Set exercise 1
Gather every line in the entries that contains the string "kern".

Source excerpt
The first page is the one-page history of the US that Nick Fury gives to Steve the day after he wakes up.
The next two pages are from the 10th grade history book Steve is given to read.
All of these pages are technically-factually-true (except the last paragraph of “the cost of freedom” section of the history textbook where mutants and asgardians are discussed) but have a strong bias in their presentation.
Fury’s presentation of US history is VERY US-positive; the textbook is slightly less US positive but still much, much, much more biased than, say, Wikipedia.
Anyway, here’s the text of these pages:
This is the one-page history provided to Steve by Fury. Please note that it is technically factual but VERY biased in its presentation of American Contemporary History.
For release to Cpt. Steven G. Rogers
Per Director Nicholas J. Fury
4/25/2011
Vital points in US History from 3/5/1945 to Present
- April 12th 1945 Pres. Franklin D. Roosevelt dies of stroke, succeeded in office by VP Harry S. Truman.
- April 30th 1945 Adolph Hitler commits suicide, Germany surrenders 5/7/1945 Victory is declared in Europe.
- September 2nd 1945 Japan signs terms of surrender after Americans halted a possible invasion through the use of nuclear weapons in Hiroshima and Nagasaki.

Entries provided
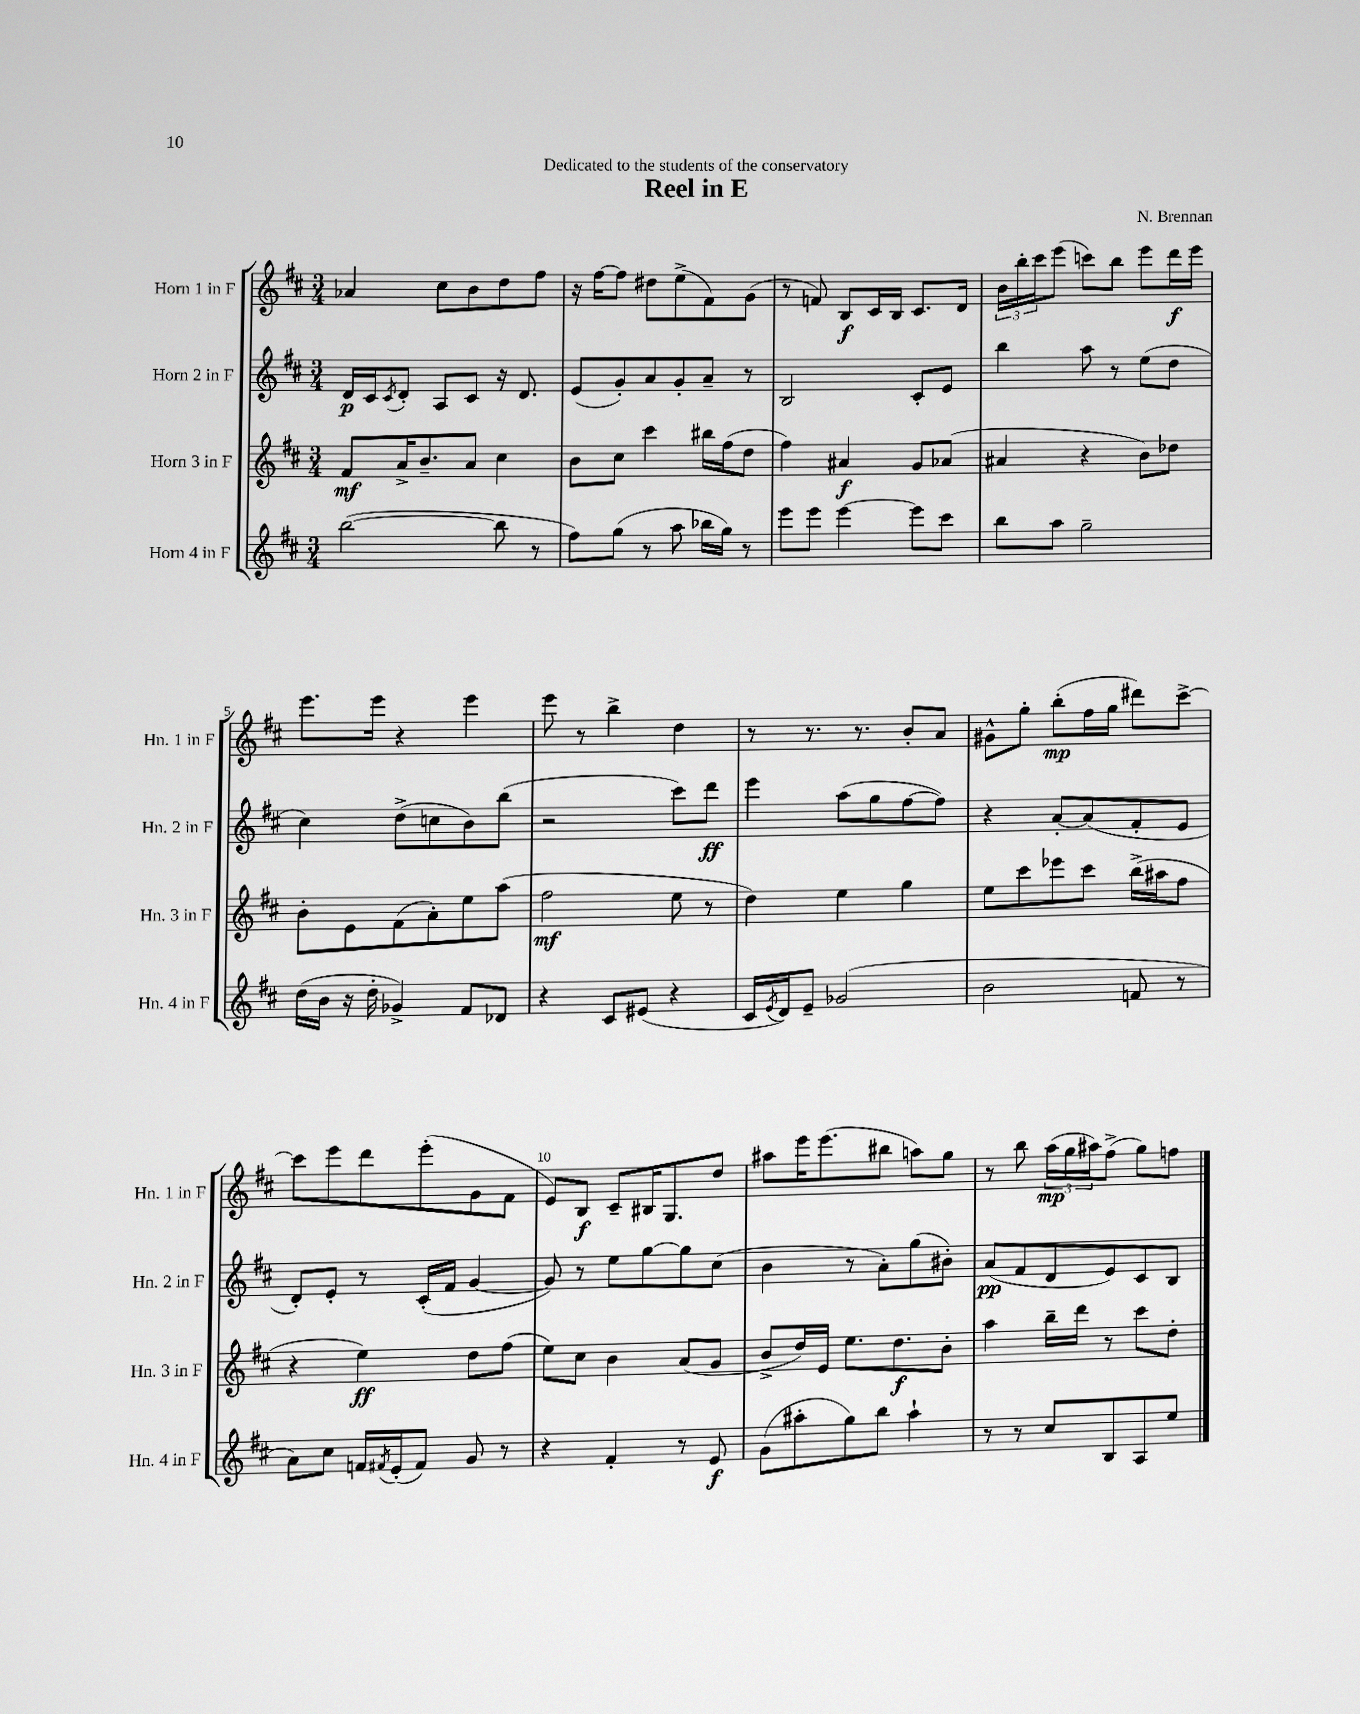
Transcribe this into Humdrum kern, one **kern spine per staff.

**kern	**kern	**kern	**kern
*staff4	*staff3	*staff2	*staff1
*clefG2	*clefG2	*clefG2	*clefG2
*k[f#c#]	*k[f#c#]	*k[f#c#]	*k[f#c#]
*M3/4	*M3/4	*M3/4	*M3/4
([2bb\	8f#/L	16d/LL	4a-/
.	.	16c#/J	.
.	.	8qc#/	.
.	16a^/K	8d'/J	.
.	8.b~/	.	.
.	.	8A/L	8cc#\L
.	8a/J	8c#/J	8b\
8bb\]	4cc#\	16r	8dd\
.	.	8.d/	.
8r	.	.	8ff#\J
=	=	=	=
8ff#\L)	8b\L	(8e/L	16r
.	.	.	[16ff#\LK
(8gg\J	8cc#\J	8g'/)	8ff#\]J
8r	4ccc#\	8a/	8dd#\L
8aa\	.	8g'/	(8ee^\
16bb-\LL	16bb#\LL	8a~/J	8f#\)
16gg\JJ)	(16ff#\J	.	.
8r	8dd\J	8r	(8g\J
=	=	=	=
8eee\L	4ff#\)	2B/	8r
8eee\J	.	.	8f/)
[4eee\	4a#/	.	8B/L
.	.	.	16c#/L
.	.	.	16B/JJ
8eee\]L	8g/L	8c#'/L	8.c#/L
8ccc#\J	(8a-/J	8e/J	.
.	.	.	16d/Jk
=	=	=	=
8bb\L	4a#/	4bb\	24b\LL
.	.	.	24bb'\
.	.	.	24ccc#\J
8aa\J	.	.	(8eee\J
2gg~\	4r	8aa\	8ccc\L)
.	.	8r	8bb\J
.	8b\L)	(8ee\L	8eee\L
.	8dd-\J	8dd\J	16ddd\L
.	.	.	16eee\JJ
=	=	=	=
(16dd\LL	8b'\L	4cc#\)	8.eee\L
16b\JJ	.	.	.
16r	8e\	.	.
16dd'\	.	.	16eee\Jk
4g-^/)	(8f#\	(8dd^\L	4r
.	8a'\)	8cc\	.
8f#/L	8ee\	8b\)	4eee\
8d-/J	(8aa\J	(8bb\J	.
=	=	=	=
4r	2ff#\	2r	8eee\
.	.	.	8r
8c#/L	.	.	4bb^\
(8e#/J	.	.	.
4r	8ee\	8ccc#\L)	4dd\
.	8r	8ddd\J	.
=	=	=	=
16c#/LL	4dd\)	4eee\	8r
8qe/	.	.	.
16d/J)	.	.	.
8e~/J	.	.	8.r
(2g-/	4ee\	(8aa\L	.
.	.	.	8.r
.	.	8gg\	.
.	4gg\	[8ff#\	8b'/L
.	.	8ff#\]J)	8a/J
=	=	=	=
2b\	8ee\L	4r	8g#^^\L
.	8ccc#\	.	8gg'\J
.	8eee-\	[8a'/L	(8bb'\L
.	8ccc#\J	(8a/]	16ff#\L
.	.	.	16gg\JJ
8f/	(16bb^\LL	8f#'/	8ddd#\L)
.	16aa#\J	.	.
8r	8ff#\J	8e/J	[8ccc#^\J
=	=	=	=
8a\L)	4r	8d'/L)	8ccc#\]L
8cc#\J	.	8e'/J	8eee\
16f/LL	4ee\)	8r	8ddd\
8qf#/	.	.	.
(16e'/J	.	.	.
8f#/J)	.	(16c#'/LL	(8eee'\
.	.	16f#/JJ	.
8g/	8dd\L	[4g/	8g\
8r	(8ff#\J	.	8f#\J
=	=	=	=
4r	8ee\L)	8g/])	8e/L)
.	8cc#\J	8r	8B/J
4f#'/	4b\	8ee\L	8c#~/L
.	.	[8gg\	16B#/K
.	.	.	8.G/
8r	(8a/L	8gg\]	.
8e/	8g/J	(8cc#\J	8dd/J
=	=	=	=
(8g\L	8b^/L	4b\	8aa#\L
8aa#'\	16dd/L)	.	16eee\K
.	16e/JJ	.	(8.eee\
8gg\)	8.ee\L	8r	.
8bb\J	.	8a'\L)	8bb#\J
.	8.dd\	.	.
4aa#`\	.	(8gg\	8aa\L)
.	8b'\J	8b#'\J)	8gg\J
=	=	=	=
8r	4aa\	(8a/L	8r
8r	.	8f#/	8bb\
8cc#/L	16bb~\LL	8d/	(24aa\LL
.	.	.	24gg\
.	16ddd\JJ	.	.
.	.	.	24aa#\J)
8B/	8r	8e/)	(8ff#^\J
8A/	8ccc#\L	8c#/	8gg\L)
8ee/J	8dd'\J	8B/J	8ff\J
==	==	==	==
*-	*-	*-	*-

Set exercise 2
Answer these questions from the US history excerpt:
(a) What grade is the history book that Steve is given to read?
(b) What date appears on the one-page history released to Steve?
(c) Who succeeded Franklin D. Roosevelt in office?

Task result 1
Transcribe this into Humdrum kern, one **kern spine per staff.
**kern	**kern	**kern	**kern

Task result 2
(a) 10th grade
(b) 4/25/2011
(c) Vice President Harry S. Truman